Task item ▸
From the listing below, extract every line in which the word "symbol" appears.
**********
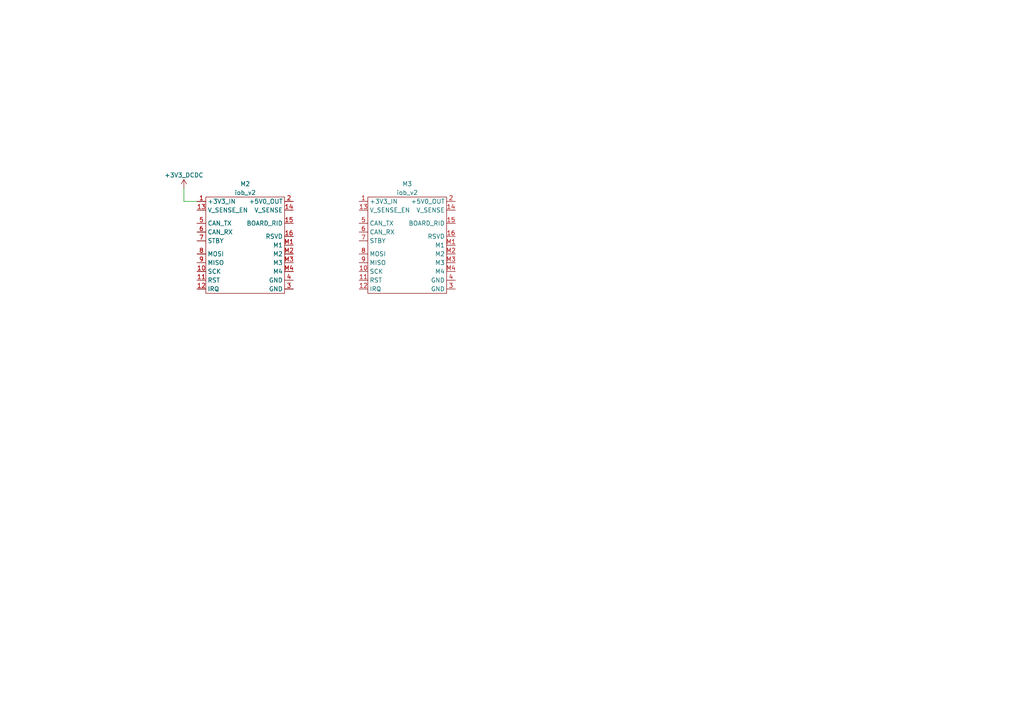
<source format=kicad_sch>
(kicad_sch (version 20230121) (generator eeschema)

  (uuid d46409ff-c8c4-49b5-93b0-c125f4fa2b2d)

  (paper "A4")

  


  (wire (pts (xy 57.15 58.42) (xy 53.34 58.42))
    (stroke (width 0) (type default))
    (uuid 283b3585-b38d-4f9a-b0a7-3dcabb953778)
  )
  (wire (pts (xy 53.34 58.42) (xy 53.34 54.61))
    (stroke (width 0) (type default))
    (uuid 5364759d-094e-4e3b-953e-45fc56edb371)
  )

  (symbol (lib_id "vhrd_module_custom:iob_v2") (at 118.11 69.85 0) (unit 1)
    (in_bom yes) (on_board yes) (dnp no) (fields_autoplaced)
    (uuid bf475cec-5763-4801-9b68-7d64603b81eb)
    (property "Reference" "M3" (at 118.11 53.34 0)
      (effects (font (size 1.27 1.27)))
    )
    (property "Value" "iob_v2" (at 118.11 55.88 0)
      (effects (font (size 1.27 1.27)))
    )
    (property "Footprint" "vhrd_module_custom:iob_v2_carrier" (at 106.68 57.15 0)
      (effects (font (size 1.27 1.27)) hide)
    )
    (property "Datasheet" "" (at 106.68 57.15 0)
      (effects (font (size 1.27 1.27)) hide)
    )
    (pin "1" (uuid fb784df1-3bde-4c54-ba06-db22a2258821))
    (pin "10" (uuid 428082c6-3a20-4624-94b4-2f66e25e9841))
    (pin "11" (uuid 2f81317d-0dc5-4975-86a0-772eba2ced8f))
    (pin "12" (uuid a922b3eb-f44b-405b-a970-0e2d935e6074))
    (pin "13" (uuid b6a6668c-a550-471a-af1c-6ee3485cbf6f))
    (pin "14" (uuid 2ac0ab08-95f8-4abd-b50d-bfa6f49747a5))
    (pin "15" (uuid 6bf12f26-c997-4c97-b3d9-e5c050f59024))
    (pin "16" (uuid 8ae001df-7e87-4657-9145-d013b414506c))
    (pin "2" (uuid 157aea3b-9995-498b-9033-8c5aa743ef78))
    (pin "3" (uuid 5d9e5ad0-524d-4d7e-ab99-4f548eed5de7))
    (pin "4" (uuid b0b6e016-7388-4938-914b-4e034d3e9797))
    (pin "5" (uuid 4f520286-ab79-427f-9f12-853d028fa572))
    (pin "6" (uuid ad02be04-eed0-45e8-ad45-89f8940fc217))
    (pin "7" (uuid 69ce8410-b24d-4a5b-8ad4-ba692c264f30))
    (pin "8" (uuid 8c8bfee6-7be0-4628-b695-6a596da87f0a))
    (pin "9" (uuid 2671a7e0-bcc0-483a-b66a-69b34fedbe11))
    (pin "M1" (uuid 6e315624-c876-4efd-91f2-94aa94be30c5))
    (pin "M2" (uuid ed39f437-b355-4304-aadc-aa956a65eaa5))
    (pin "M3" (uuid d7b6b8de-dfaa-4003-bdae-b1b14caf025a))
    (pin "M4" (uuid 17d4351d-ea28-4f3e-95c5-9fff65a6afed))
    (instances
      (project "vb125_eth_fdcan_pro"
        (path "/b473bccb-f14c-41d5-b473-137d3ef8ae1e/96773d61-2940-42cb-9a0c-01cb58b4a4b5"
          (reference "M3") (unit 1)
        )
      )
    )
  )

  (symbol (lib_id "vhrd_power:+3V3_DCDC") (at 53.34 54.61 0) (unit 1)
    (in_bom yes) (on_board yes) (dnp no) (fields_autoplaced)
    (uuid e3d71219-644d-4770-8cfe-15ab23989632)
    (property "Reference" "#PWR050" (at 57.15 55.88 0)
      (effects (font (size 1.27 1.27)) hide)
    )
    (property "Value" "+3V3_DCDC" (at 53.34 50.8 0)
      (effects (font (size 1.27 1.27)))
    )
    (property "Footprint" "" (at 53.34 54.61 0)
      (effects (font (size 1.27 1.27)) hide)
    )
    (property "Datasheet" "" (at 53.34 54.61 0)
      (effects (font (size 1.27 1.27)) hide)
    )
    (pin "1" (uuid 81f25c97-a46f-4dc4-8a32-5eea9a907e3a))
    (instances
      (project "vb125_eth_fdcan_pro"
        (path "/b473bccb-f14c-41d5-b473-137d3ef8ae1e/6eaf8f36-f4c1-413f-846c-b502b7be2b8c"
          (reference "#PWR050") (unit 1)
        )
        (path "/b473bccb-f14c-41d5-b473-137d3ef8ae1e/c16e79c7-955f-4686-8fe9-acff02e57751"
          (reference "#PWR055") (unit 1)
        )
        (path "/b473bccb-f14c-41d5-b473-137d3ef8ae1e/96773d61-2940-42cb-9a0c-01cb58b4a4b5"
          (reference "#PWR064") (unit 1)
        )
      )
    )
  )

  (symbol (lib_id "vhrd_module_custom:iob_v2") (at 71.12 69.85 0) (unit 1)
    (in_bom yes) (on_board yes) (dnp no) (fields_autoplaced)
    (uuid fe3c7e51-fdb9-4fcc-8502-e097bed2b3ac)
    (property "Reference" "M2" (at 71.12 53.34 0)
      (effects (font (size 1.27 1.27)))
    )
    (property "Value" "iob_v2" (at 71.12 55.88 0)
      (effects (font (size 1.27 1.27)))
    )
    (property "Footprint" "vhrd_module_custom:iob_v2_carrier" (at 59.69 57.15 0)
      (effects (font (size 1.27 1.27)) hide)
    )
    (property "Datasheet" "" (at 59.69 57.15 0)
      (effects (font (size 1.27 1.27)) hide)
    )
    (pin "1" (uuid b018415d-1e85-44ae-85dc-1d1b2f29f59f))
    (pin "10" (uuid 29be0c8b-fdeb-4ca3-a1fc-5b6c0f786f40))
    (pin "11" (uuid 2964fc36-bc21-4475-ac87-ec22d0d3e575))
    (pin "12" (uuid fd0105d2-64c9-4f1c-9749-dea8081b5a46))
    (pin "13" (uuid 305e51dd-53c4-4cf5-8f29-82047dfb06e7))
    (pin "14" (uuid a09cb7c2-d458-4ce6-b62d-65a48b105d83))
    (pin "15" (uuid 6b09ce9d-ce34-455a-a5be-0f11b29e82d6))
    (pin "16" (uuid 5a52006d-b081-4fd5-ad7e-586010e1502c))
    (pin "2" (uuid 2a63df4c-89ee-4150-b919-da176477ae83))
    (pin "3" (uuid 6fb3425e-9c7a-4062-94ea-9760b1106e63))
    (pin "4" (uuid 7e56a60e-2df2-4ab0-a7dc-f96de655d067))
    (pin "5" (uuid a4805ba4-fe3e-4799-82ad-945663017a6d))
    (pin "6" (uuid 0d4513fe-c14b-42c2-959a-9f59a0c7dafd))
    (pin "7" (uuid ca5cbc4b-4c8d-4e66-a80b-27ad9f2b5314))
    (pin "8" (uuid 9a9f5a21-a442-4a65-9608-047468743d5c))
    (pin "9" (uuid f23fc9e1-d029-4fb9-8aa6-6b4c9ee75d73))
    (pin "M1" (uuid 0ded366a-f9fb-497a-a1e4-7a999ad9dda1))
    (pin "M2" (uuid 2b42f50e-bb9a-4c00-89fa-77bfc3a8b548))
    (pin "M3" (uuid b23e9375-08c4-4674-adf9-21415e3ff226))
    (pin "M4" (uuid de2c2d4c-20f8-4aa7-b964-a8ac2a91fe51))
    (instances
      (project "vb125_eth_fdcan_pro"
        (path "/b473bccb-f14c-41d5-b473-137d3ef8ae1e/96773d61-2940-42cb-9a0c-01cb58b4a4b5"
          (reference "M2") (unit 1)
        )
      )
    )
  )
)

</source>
**********
Result of this task ▸
  (symbol (lib_id "vhrd_module_custom:iob_v2") (at 118.11 69.85 0) (unit 1)
  (symbol (lib_id "vhrd_power:+3V3_DCDC") (at 53.34 54.61 0) (unit 1)
  (symbol (lib_id "vhrd_module_custom:iob_v2") (at 71.12 69.85 0) (unit 1)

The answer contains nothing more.